Re: WSK M06B3 1983' - od zera do bohatera ;)

: 2011-12-15, 17:03
autor: Savier
Bardzo sympatyczna wiesia :). Fajnie, że wziąłeś się za porządny remont. Zazwyczaj każdy boi się chromów.
Nakrętka i mała opaska to po prostu ocynk :).

Re: WSK M06B3 1983' - od zera do bohatera ;)

: 2011-12-15, 18:43
autor: zarzyk
bardzo ładnie :) ciekawe jak będzie wyglądała poskładana.. :D

Re: WSK M06B3 1983' - od zera do bohatera ;)

: 2011-12-15, 20:10
autor: iron_bird
Borewicz pisze:Kolanko przymierz zobacz czy pasuje :P Niestety chrom na kolanku jest żałosnej jakości.
sprawdzalem, wszystko ladnie sie zgrywa, bez zadnego cudowania bedzie moglo pasowac :) kolanko jest dobrej jakosci, moze tego nie widac po zdjeciach, za to obejmy sa tragicznie wykonane :( na 100% nie sa ocynkowane tylko niklowane i wypolerowane bo mam do porownania ocynki ktore sam wypolerowalem i jest roznica ;)
tak czy siak, lecimy dalej ze zdjeciami, udalo mi sie na allegro wyhaczyc chromowana kierownice za 50zl, hamulec nozny za 30 oraz oslonke klaksonu za 10zl :

Re: WSK M06B3 1983' - od zera do bohatera ;)

: 2011-12-15, 20:42
autor: iron_bird
czas na wypolerowane aluminium(kiepsko wychodza w swietle zarowkowym, na sloneczku wyglada wszystko o niebo lepiej ;-) :

Re: WSK M06B3 1983' - od zera do bohatera ;)

: 2011-12-15, 21:22
autor: Savier
Jak dokładnie polerowałeś?

Re: WSK M06B3 1983' - od zera do bohatera ;)

: 2011-12-15, 21:28
autor: iron_bird
Wszystkie swoje sprzety do polerowania nabylem w Castoramie w Poznaniu, kupilem papierki scierne - 180(mocno zniszczone mialem te elementy, duzo bylo wygladzania :( ),500, 800, 1200, 2000, 2500. Czyszczac staralem sie robic 'na krzyz', potem polerka na krazku filcowym umieszczonym na szlifierce stolowej(slaby dostep do wszystkich miejsc, kiepsko sie poleruje) pasta zielona, tez z castoramy, nastepnie pasta biala do polerowania koncowego.
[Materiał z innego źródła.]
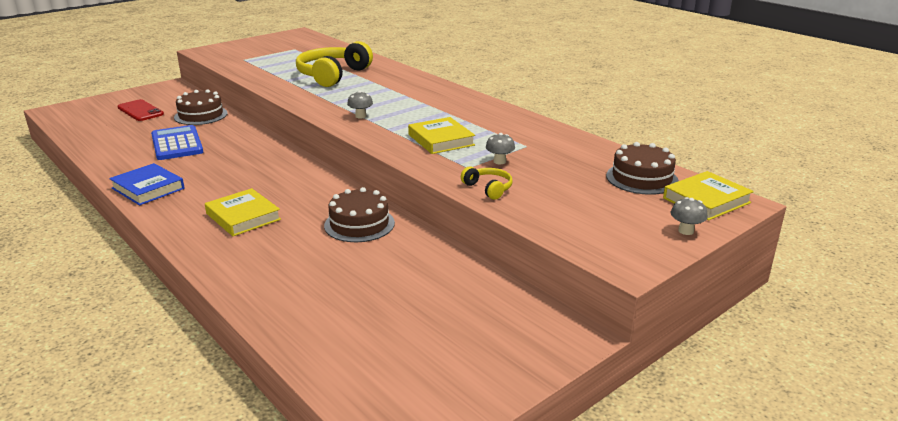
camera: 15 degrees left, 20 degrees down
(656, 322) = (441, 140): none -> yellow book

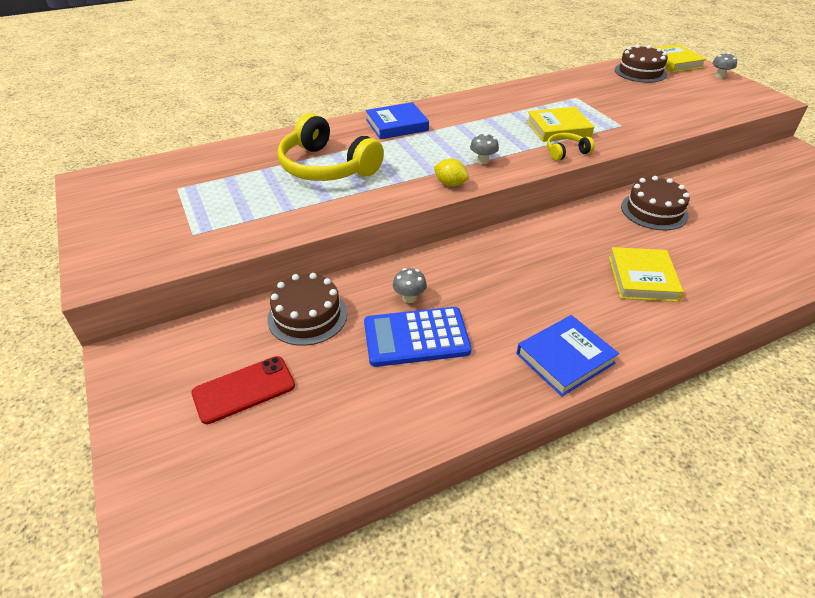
camera: 75 degrees left, 15 degrees up
(243, 216) = (642, 278): yellow book -> yellow book turned 60 degrees counterclockwise
(318, 109) = (450, 184): none -> yellow lemon
(412, 86) = (397, 125): none -> blue book
(488, 188) = (663, 123): yellow headphones -> yellow headphones (566, 152)
(499, 161) = (609, 112): grey mushroom -> grey mushroom (409, 298)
Do elementow z duza iloscia zakamarkow uzywalem krazkow bawelnianaych na trzepieniu(rowniez z castoramy) na wiertarce tymi samymi pastami. Na szlifierce stolowej sie poleruje o niebo lepiej, do krazkow bawelnianych musi byc swietnie przygotowana powierzchnia, inaczej wychodzila mi przyslowiowa kiszka.

Re: WSK M06B3 1983' - od zera do bohatera ;)

: 2011-12-15, 21:45
autor: Savier
Dzięki za info :-) Niedługo też będę polerował i lepiej podpytać.

Nyple czym odkręcałeś?

Re: WSK M06B3 1983' - od zera do bohatera ;)

: 2011-12-15, 21:50
autor: iron_bird
Jak zdjalem laczka to wiekszosc byla takich ze szlo je odkrecic srubokretem od gory, reszte odkrecalem kombinerkami obklejonymi gruba tasma. Kiszka wyszla i tak, bo nawet na miekkiej szczotce drucianej jak zdzieralem osad to sie porysowaly.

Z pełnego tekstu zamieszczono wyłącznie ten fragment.